What does being an Ajumma mean to you?


Being an Ajumma means having an inner-strength of a thousand people. With all that life throws at us, we've had to reach deep inside and bring out that strength whenever we've needed it! Ajummas are also filled with some pretty wicked sense of style and humor. We laugh out loud, tell you what we really think, and don't hold back the love. You know you've reached the highest level of Ajumma-hood when you can talk about absolutely anything with each other!


Ajummas are known to have super-human strength and abilities. What is your secret Ajumma power?

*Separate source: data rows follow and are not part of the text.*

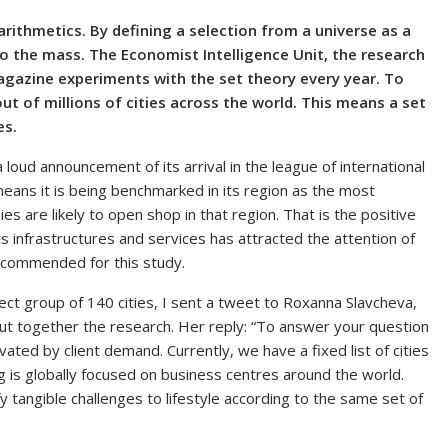
rithmetics. By defining a selection from a universe as a
to the mass. The Economist Intelligence Unit, the research
gazine experiments with the set theory every year. To
s out of millions of cities across the world. This means a set
es.
 loud announcement of its arrival in the league of international
means it is being benchmarked in its region as the most
es are likely to open shop in that region. That is the positive
s infrastructures and services has attracted the attention of
recommended for this study.
ct group of 140 cities, I sent a tweet to Roxanna Slavcheva,
put together the research. Her reply: “To answer your question
vated by client demand. Currently, we have a fixed list of cities
ng is globally focused on business centres around the world.
y tangible challenges to lifestyle according to the same set of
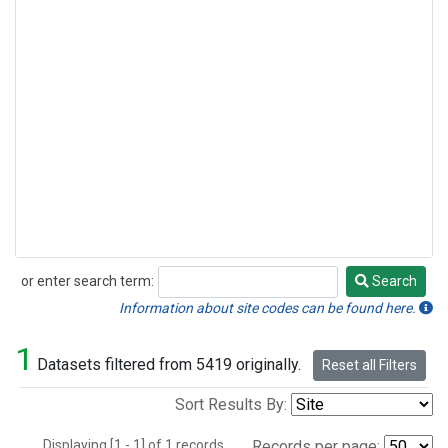
or enter search term:
Search
Search
Information about site codes can be found here.
1
Datasets filtered from 5419 originally.
Reset all Filters
Sort Results By:
Displaying [1 - 1] of 1 records.
Records per page:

My secret Ajumma power is the ability to be in several different places at one time - how else do we Ajummas get so much done in a day?? My other secret Ajumma power is optimism. I think it's this optimism that has given me the courage to try new things and face challenges and opportunities head on. As a young mom, this optimism gave me the strength to travel coast-to-coast on a plane with a preschooler, toddler, and an infant - more than once! It also gave me the courage to go back to school to obtain my master's degree while the kids were in elementary and middle school. This optimism has also made me have many "what was I thinking!' moments as well!


What is one of the biggest challenges you've overcome?


One of the most life-changing challenges I've overcome is postpartum depression. Before this experience, I didn't understand depression and thought life's struggles could all be easily resolved. Even though going through postpartum depression was one of the toughest moments of my life, I am grateful for it because I learned so much. For the first time, I understood what it meant to have friends and a community who cared deeply and unconditionally. I learned that your truest friends will love and care for you during your weakest moments. I also learned that postpartum depression is more common than people think and something no ajumma-in-training should go through alone!


Sage Ajumma advice? (words you live by?)


Live life with gratitude. I know this is easier said than done, but this perspective has changed so much of my perspective in life and has made even the toughest times bearable.


Finally, what is your guilty pleasure?




Dark chocolate and Doritos - not necessarily together. I can't remember a day I haven't eaten chocolate, and if you put a Costco-size bag of Doritos in front of me, it will be gone in a day or two.